# WHAT TO PRODUCE
Reproduce the transcribed page contents with "Masažni sistemi" swapped for "Masažne kadi" everywhere and every other line left unchanged. Leave the pictures out of your answer.

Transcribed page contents
# # # # #
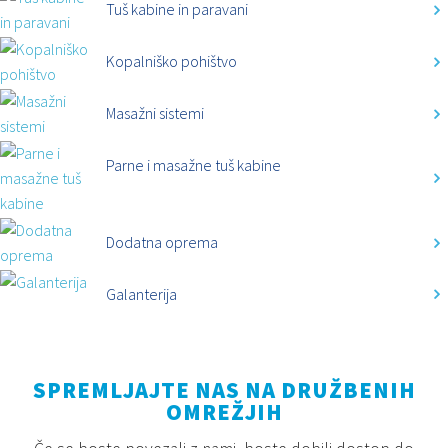
Tuš kabine in paravani
Kopalniško pohištvo
Masažni sistemi
Parne i masažne tuš kabine
Dodatna oprema
Galanterija
SPREMLJAJTE NAS NA DRUŽBENIH
OMREŽJIH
# # # # #
# EXERCISE SOLUTION
Tuš kabine in paravani
Kopalniško pohištvo
Masažne kadi
Parne i masažne tuš kabine
Dodatna oprema
Galanterija
SPREMLJAJTE NAS NA DRUŽBENIH
OMREŽJIH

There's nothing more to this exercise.